[Supplied passage]
........
For nano-size particles with multi-axial orientation anisotropy, (K) was calculated from H_c and M_s using Equation (3) [36].

$$\mathrm{K}=\frac{M_s·H_c}{2}$$

(3)

The coercivity (H_c) increased with increasing annealing temperature for CFO, MFO, and NFO, indicating a higher degree of disorder in the magnetic moment arrangement at higher annealing temperatures, as a result of higher spin disorder, especially at the surface layer, since H_c was significantly depreciated in smaller size particle where the spin disorder is increased [23]. When the grain size attained the single domain state, the particles exhibited a paramagnetic behavior and the surface effects became dominant over magnetization [23]. The H_c of the spinel ferrite nanoparticles was governed by the magneto-crystalline anisotropy, strain, inter-particle interaction, particle size, and morphology [34]. The H_c also increased with the enhancement of surface potential barrier caused by the crystalline lattice defects in the surface layers. However, the dependence of H_c on the particle size, internal strain, magnetic domain structure, shape, and magnetocrystalline K of the particles was not completely elucidated. The low H_c at low annealing temperature in all samples suggested an enhanced coalescence of the crystallites that resulted in stronger magnetic coupling and higher magnetization [42,45]. The H_c and magnetocrystalline K of CFO was determined by the Co²⁺ ions located in octahedral sites that further induced frozen orbital angular momentum and strong spin-orbital coupling [16]. The anisotropy constant (K) increased with the increase of annealing temperature. Generally, the crystallographic orientations, the presence of defects or inhomogeneities caused the magnetic K of samples [46]. This behavior can be related to the influence of cationic stoichiometry and their distribution between the A and B sites, the decrease of magnetocrystalline anisotropy, the occupancy of magnetic cations sites, and the increase of random canting of the surface spins [36]. The modification of surface spin coordination created an important change in magnetic ordering due to the superexchange interaction mediated by oxygen ions and to the broken bonds when oxygen ions were missing from the surface [36,37]. The energy of a magnetic particle in an external field is proportional to the number of magnetic molecules in a single magnetic domain, and in consequence, to its size [36]. The magnetic behavior of the MFO and CFO nanocomposites at 1200 °C is characteristic for hard magnet type ferrites having large hysteresis cycles and high anisotropy [37].
........
[Recorded information]
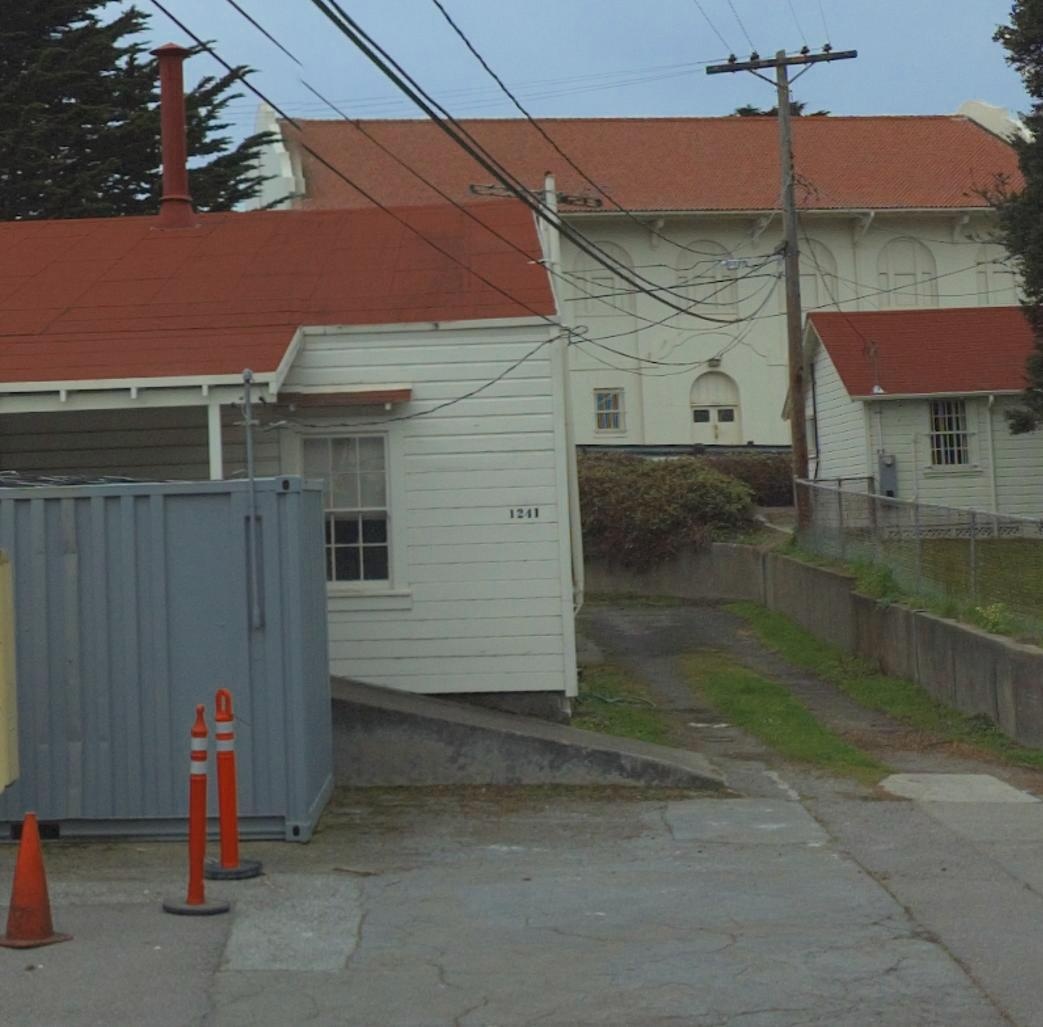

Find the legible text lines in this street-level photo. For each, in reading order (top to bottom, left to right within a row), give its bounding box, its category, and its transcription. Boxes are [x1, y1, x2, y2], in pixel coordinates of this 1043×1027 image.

[508, 505, 543, 522] StreetNumber: 1241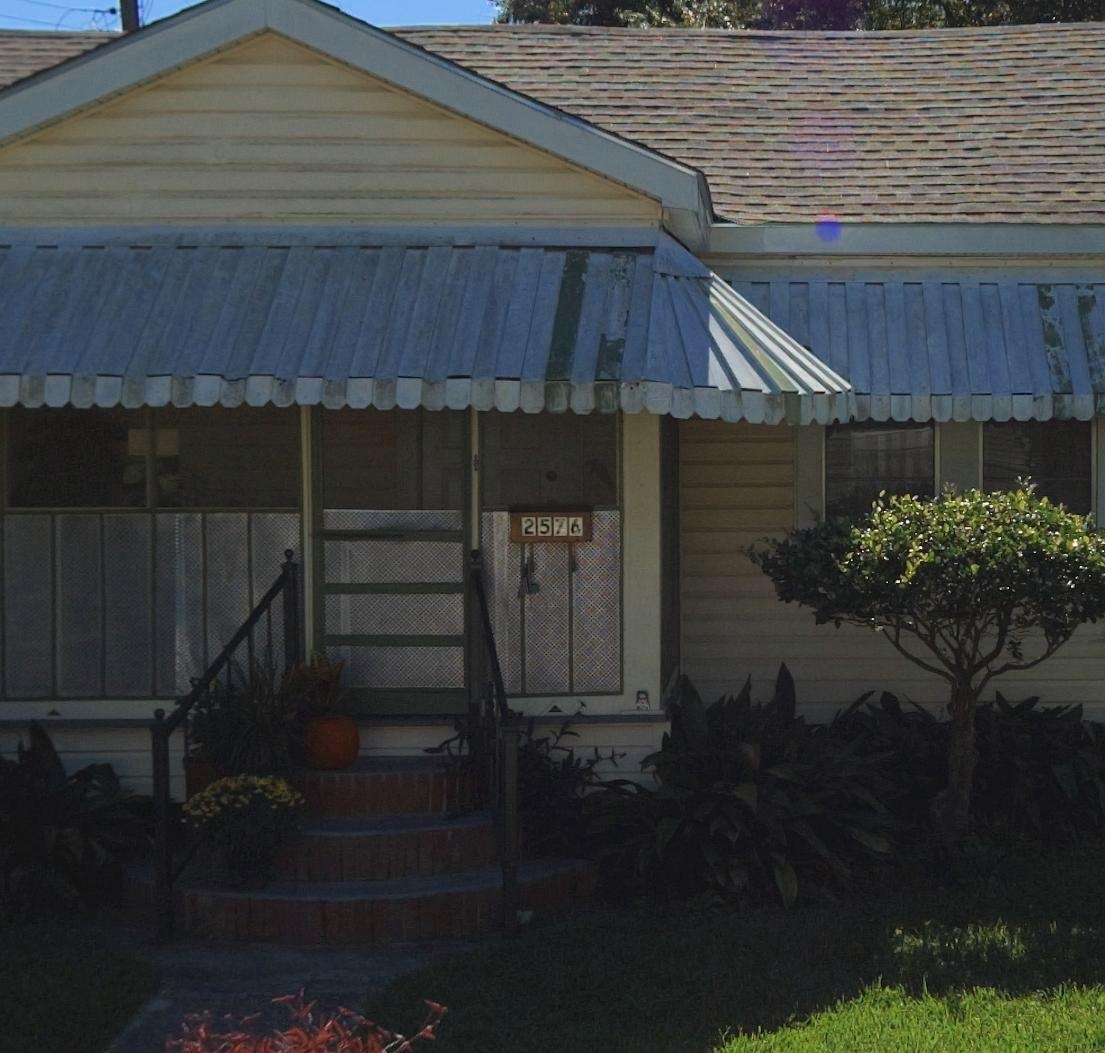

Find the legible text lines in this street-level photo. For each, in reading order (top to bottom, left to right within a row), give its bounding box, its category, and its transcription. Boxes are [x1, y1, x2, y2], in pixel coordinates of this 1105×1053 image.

[522, 516, 582, 537] StreetNumber: 257*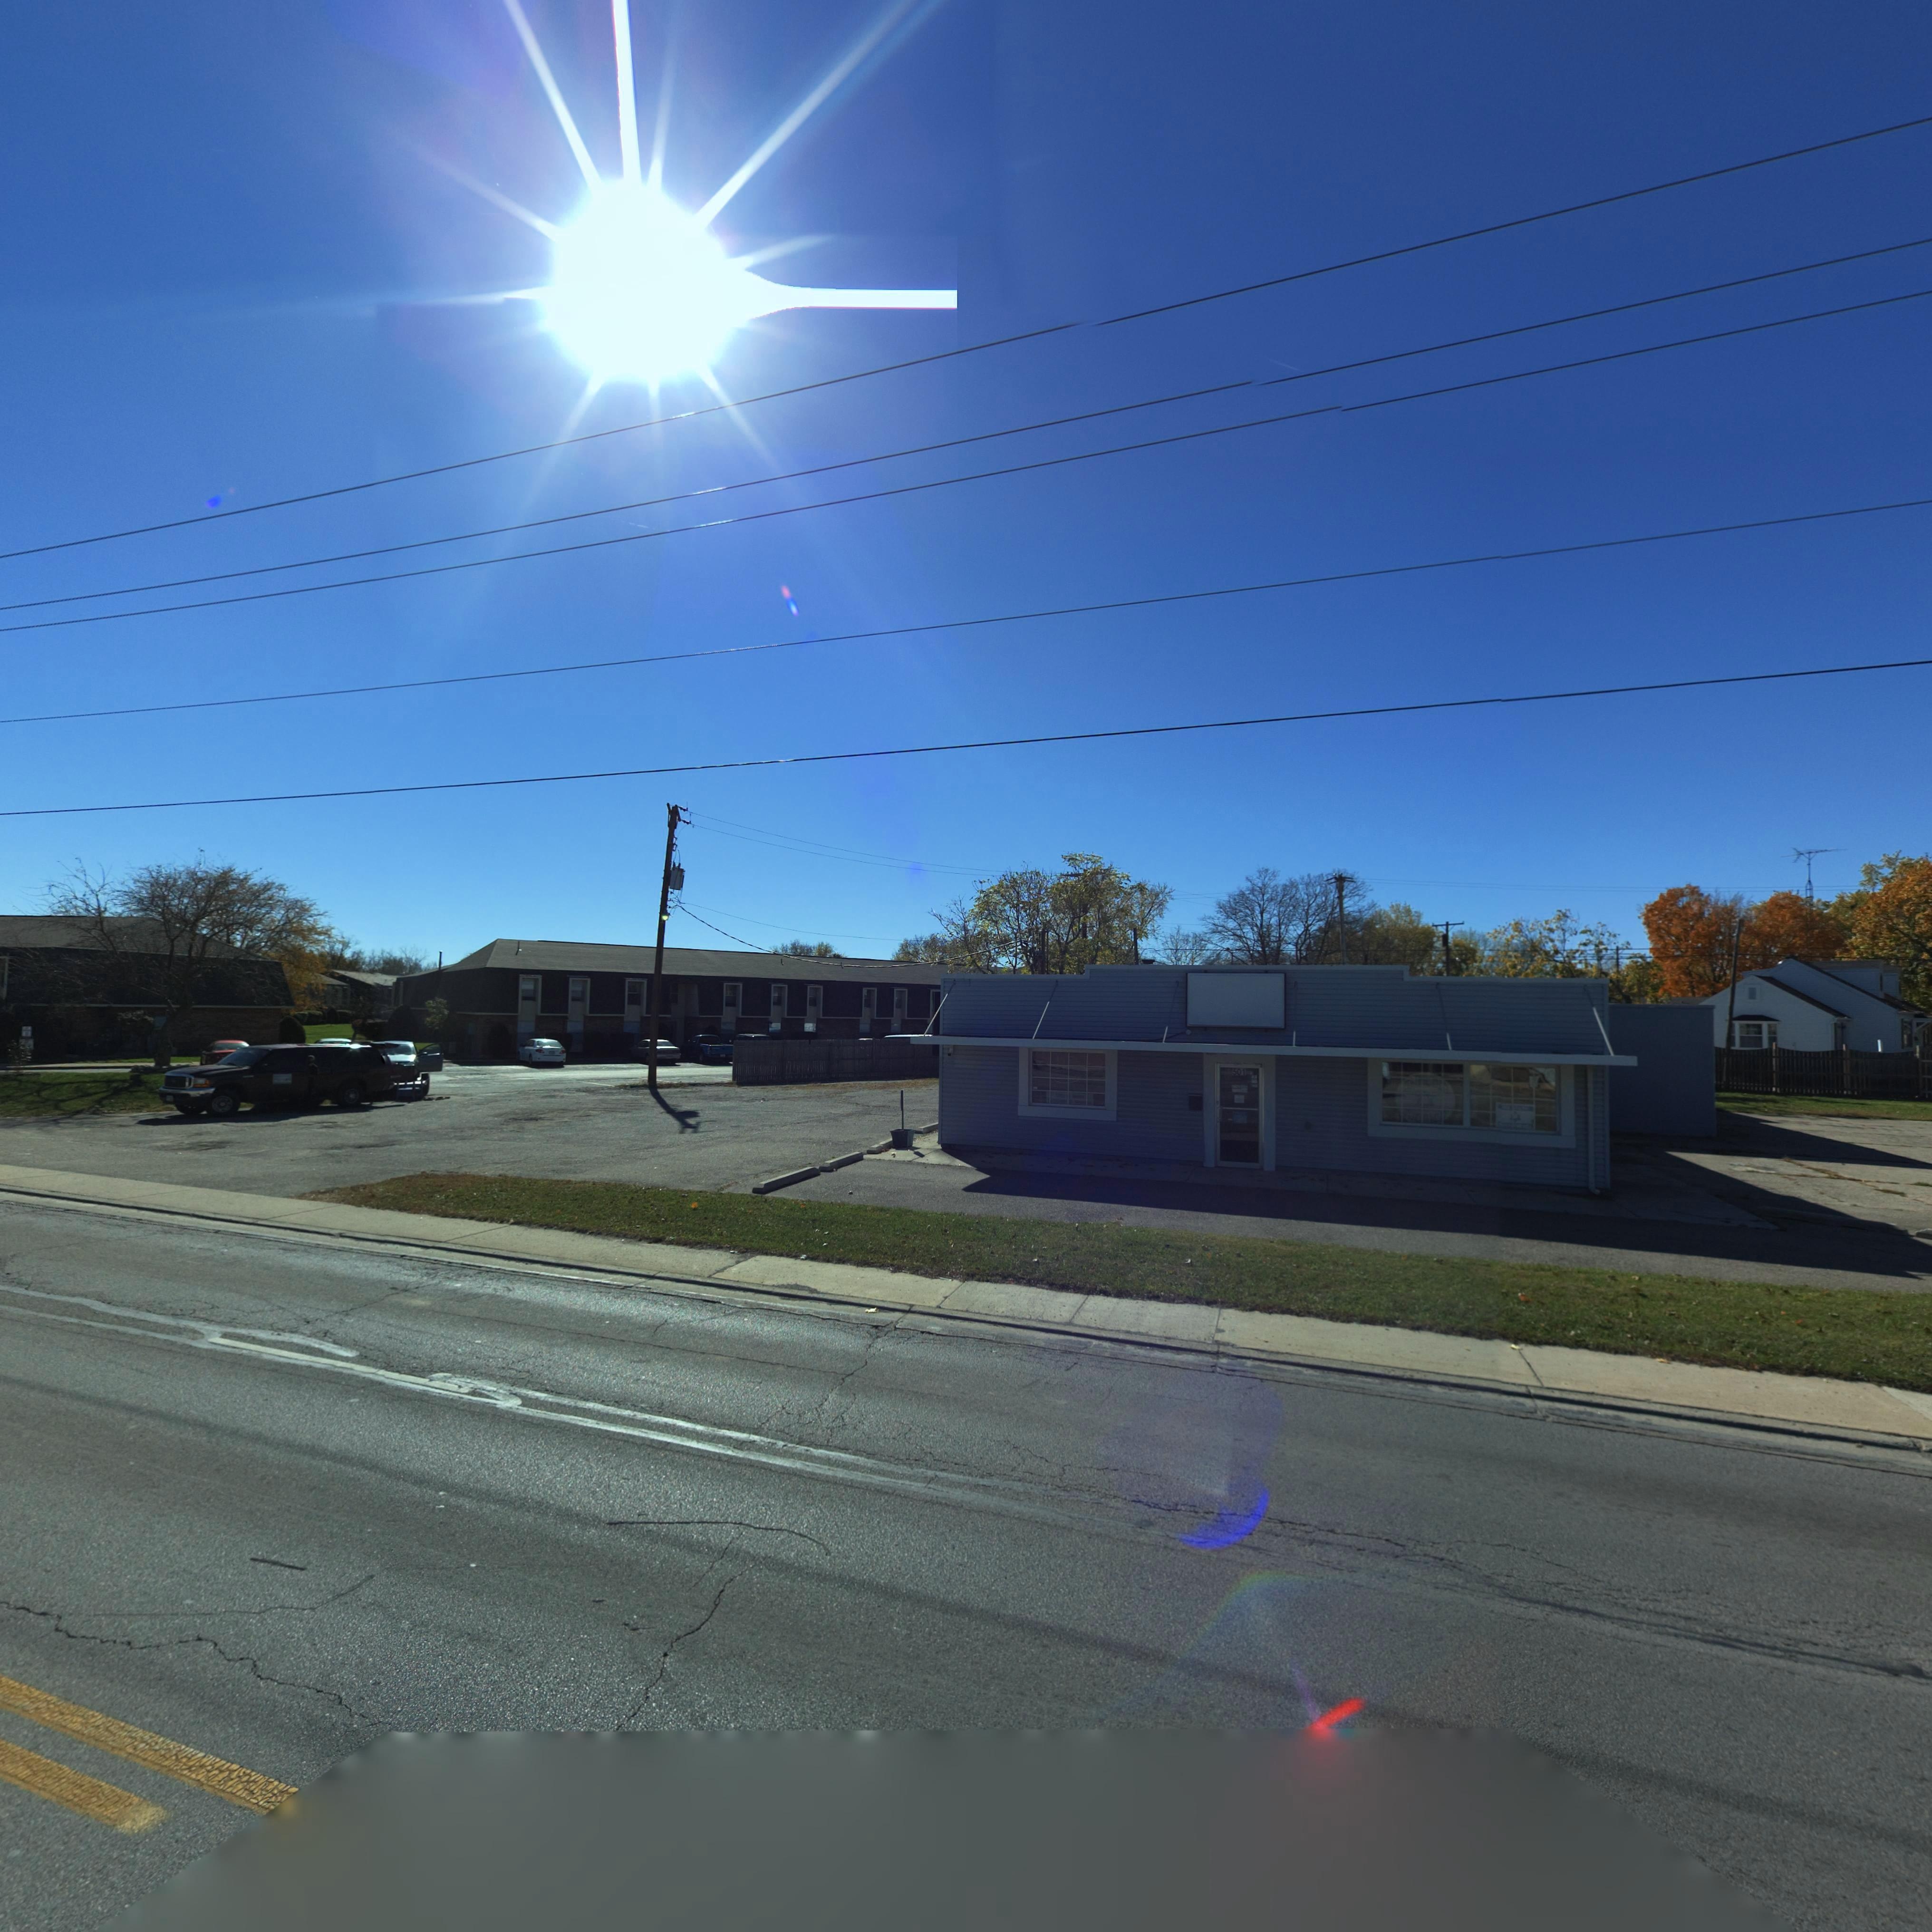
........
[Written exercise] Return the full passage on coercivity and the anisotropy constant of the annealed ferrite nanoparticles, word for word and unchanged.

[Finished answer]
For nano-size particles with multi-axial orientation anisotropy, (K) was calculated from H_c and M_s using Equation (3) [36].

$$\mathrm{K}=\frac{M_s·H_c}{2}$$

(3)

The coercivity (H_c) increased with increasing annealing temperature for CFO, MFO, and NFO, indicating a higher degree of disorder in the magnetic moment arrangement at higher annealing temperatures, as a result of higher spin disorder, especially at the surface layer, since H_c was significantly depreciated in smaller size particle where the spin disorder is increased [23]. When the grain size attained the single domain state, the particles exhibited a paramagnetic behavior and the surface effects became dominant over magnetization [23]. The H_c of the spinel ferrite nanoparticles was governed by the magneto-crystalline anisotropy, strain, inter-particle interaction, particle size, and morphology [34]. The H_c also increased with the enhancement of surface potential barrier caused by the crystalline lattice defects in the surface layers. However, the dependence of H_c on the particle size, internal strain, magnetic domain structure, shape, and magnetocrystalline K of the particles was not completely elucidated. The low H_c at low annealing temperature in all samples suggested an enhanced coalescence of the crystallites that resulted in stronger magnetic coupling and higher magnetization [42,45]. The H_c and magnetocrystalline K of CFO was determined by the Co²⁺ ions located in octahedral sites that further induced frozen orbital angular momentum and strong spin-orbital coupling [16]. The anisotropy constant (K) increased with the increase of annealing temperature. Generally, the crystallographic orientations, the presence of defects or inhomogeneities caused the magnetic K of samples [46]. This behavior can be related to the influence of cationic stoichiometry and their distribution between the A and B sites, the decrease of magnetocrystalline anisotropy, the occupancy of magnetic cations sites, and the increase of random canting of the surface spins [36]. The modification of surface spin coordination created an important change in magnetic ordering due to the superexchange interaction mediated by oxygen ions and to the broken bonds when oxygen ions were missing from the surface [36,37]. The energy of a magnetic particle in an external field is proportional to the number of magnetic molecules in a single magnetic domain, and in consequence, to its size [36]. The magnetic behavior of the MFO and CFO nanocomposites at 1200 °C is characteristic for hard magnet type ferrites having large hysteresis cycles and high anisotropy [37].